— Material provided —
============================================================

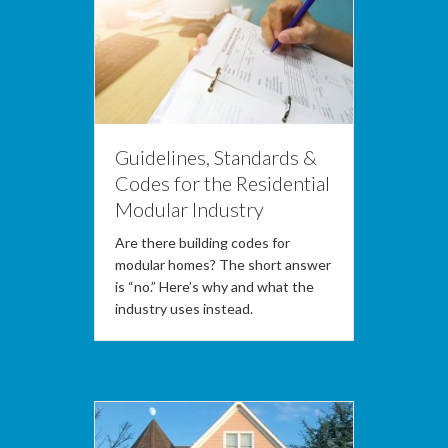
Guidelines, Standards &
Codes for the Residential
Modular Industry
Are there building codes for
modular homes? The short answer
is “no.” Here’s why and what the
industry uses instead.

============================================================

— Exercise objective —
Leaving the images out, return every record exactly.

— Result below —
Guidelines, Standards &
Codes for the Residential
Modular Industry
Are there building codes for
modular homes? The short answer
is “no.” Here’s why and what the
industry uses instead.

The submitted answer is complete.